Unlike non-pathological grief, prolonged grief disorder is associated with chronic activation the brain’s stress response systemespecially in areas like amygdala. The amygdala is a small, almond-shaped cluster of neurons in the brain that plays a key role in processing emotions, especially responses related to fear, stress, and threat. Prolonged grief disorder is also linked mental health conditions such as depression, anxiety and post-traumatic stress disorder or PTSD.

As you help a friend or family member through their grief, it’s important to watch for the signs of prolonged grief disorder because it requires targeted interventions. Research, including studies I’m doing about usage psilocybin-assisted therapy for the treatment of grief, highlights the importance innovative approaches to help those stuck in the cycle of prolonged grief.

If you suspect a loved one is struggling with prolonged grief, encouraging them to seek help and offering to help them through the process can be life-changing. Resources are available, from grief counseling to support groups. organizations like American Grief Foundation and local mental health services can provide additional guidance to help a loved one get the treatment they need.

Taking care of our grief during holidays and special occasions

Research supports several strategies for dealing with grief, whether it is regular or prolonged:

  • Expressing emotions: Suppressing grief can exacerbate mental and physical health problems. Talk to trusted friends, journal, and join support groups it can be therapeutic.

  • Participate in rituals: Personal or cultural rituals, such as lighting a candle, visiting a grave or creating a memory book, help integrate the loss into one’s life.

  • Create new traditions as ways to honor your loss: If you’re grieving a death, consider incorporating your loved one’s memory into the event by cooking their favorite dish, playing their favorite music, or hanging a decoration in their honor.

  • Seek professional help: Cognitive behavioral therapy or complicated grief therapy they can be effective treatments for the long confusion of grief. It is also a psychedelic assisted therapy appears as a promising option in clinical research.

Helping someone when they are grieving

For the bereaved, during the holidays and for special occasions like birthdays or Mother’s Day can be particularly difficult. Here are some practical tips to help someone who is grieving during these times:

  • Remember that grief is not a problem to be solved, but a process to be supported.

  • Be present A common fear is saying the wrong thing to the grieving person. Often, it’s not about saying the “perfect” thing, but about showing up and listening without judgment.

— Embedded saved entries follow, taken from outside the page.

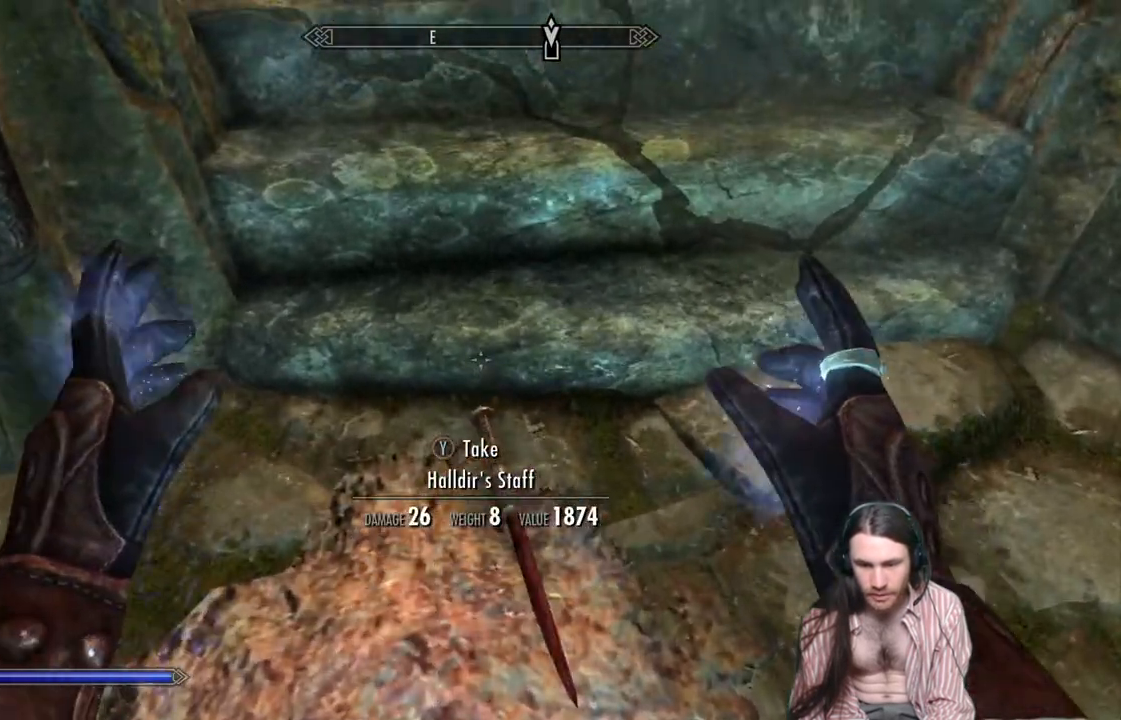
{"buttons": [], "left_stick": "center", "right_stick": "center", "events": [[17, "Y", "down"], [167, "Y", "up"]]}
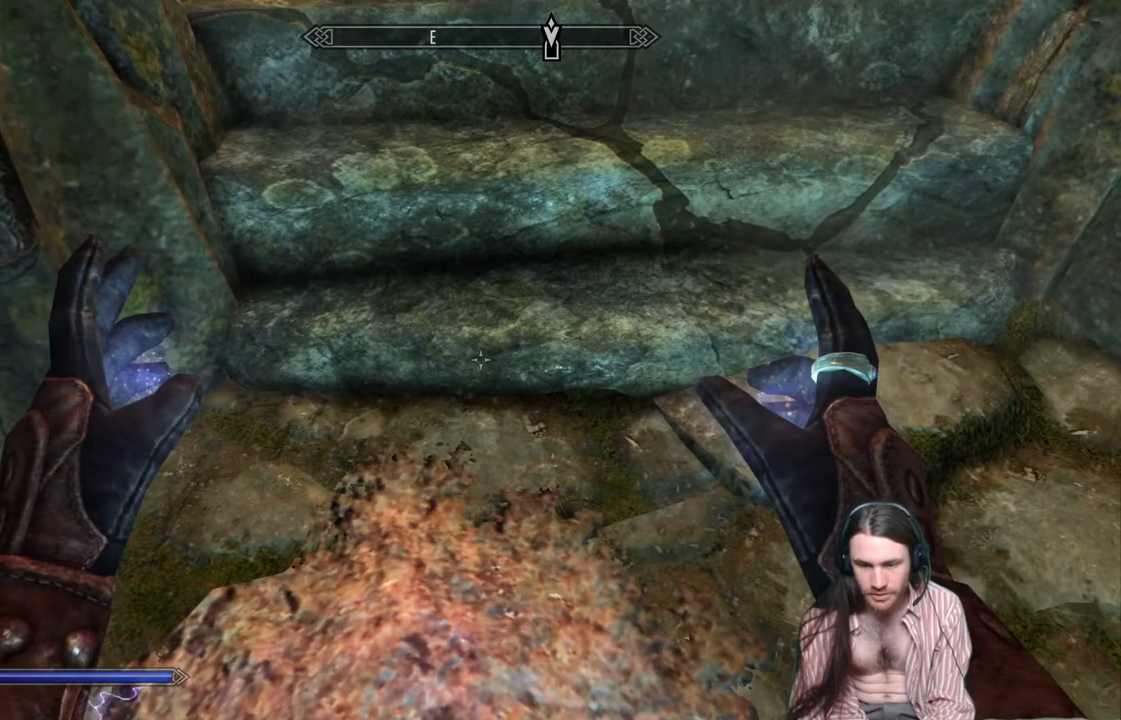
{"buttons": [], "left_stick": "down", "right_stick": "center", "events": [[83, "right_stick", "up"], [317, "left_stick", "down"], [383, "right_stick", "center"]]}
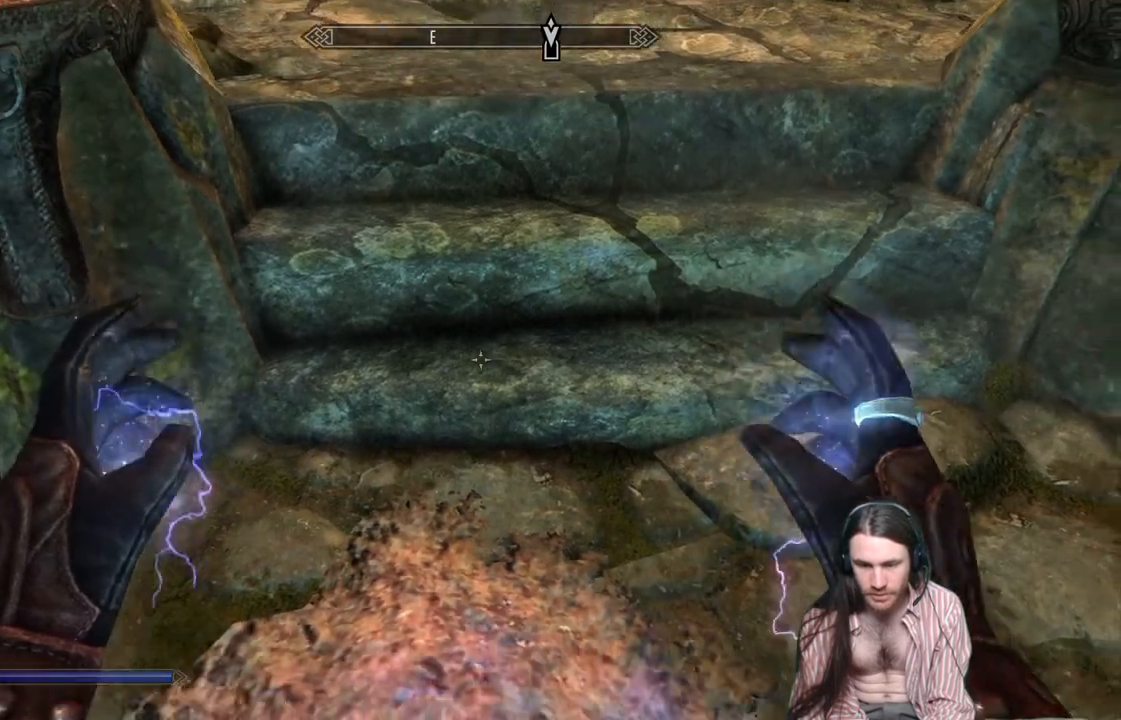
{"buttons": [], "left_stick": "center", "right_stick": "center", "events": [[283, "left_stick", "center"], [333, "Y", "down"], [467, "Y", "up"]]}
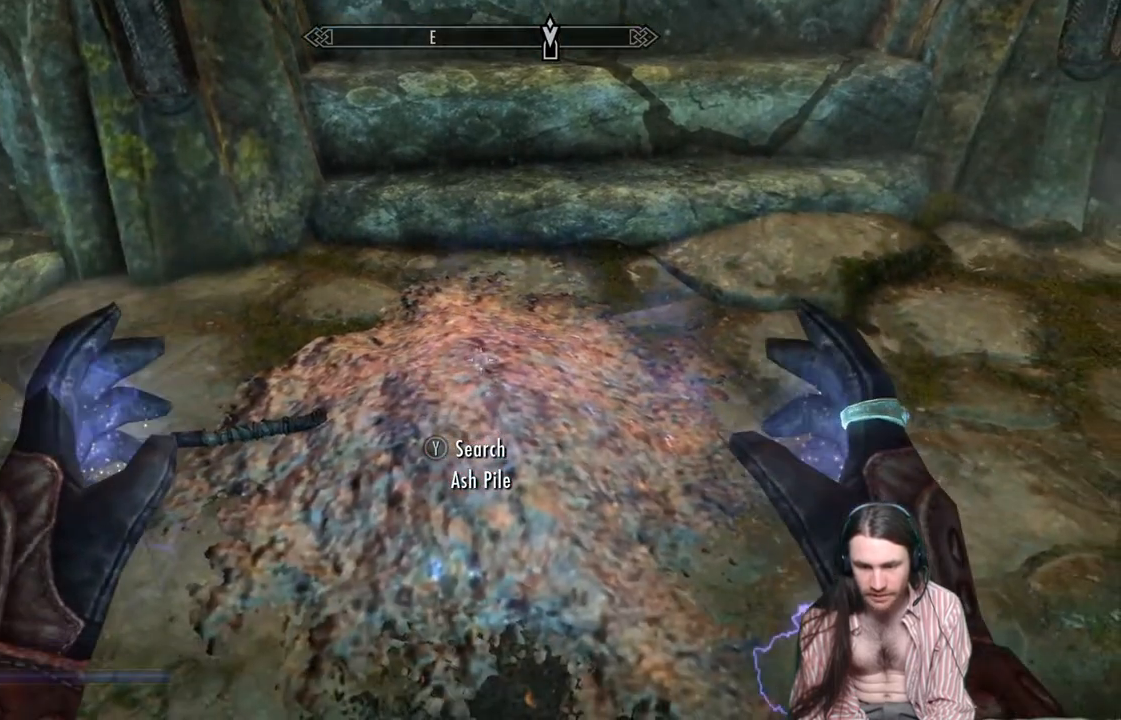
{"buttons": ["B"], "left_stick": "center", "right_stick": "center", "events": [[483, "B", "down"]]}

  • Acknowledge the loss. Saying “I’ve been thinking about (her loved one) and how much they meant to you” or “I want you to know that I’ve been thinking about you and the importance of what you’re going through right now.” more convenient than avoiding the subject.

  • Offer practical help. Grief can be debilitating and exhausting. Helping with tasks like cooking, shopping or childcare can ease some of the burden.

  • If you don’t know what to say, it’s okay to admit it. A simple “I don’t have the right words, but I’m here for you” means a lot.

  • Avoid “They’re in a better place” or “Everything happens for a reason.” Although the intentions behind them are often good, these claps can feel dismissive.

  • Focus on empathy and validation. Saying “This must be really hard for you” or “Tell me more about how you feel” opens the door to meaningful conversation and helps make room for the complex emotions that come with grieving.

  • Respect your grieving loved one’s boundaries. Let them respect their emotions by going at their own pace.

Navigating the holidays and special holidays can be complicated for those who have experienced a loss. But in these moments your presence and compassion can help their healing.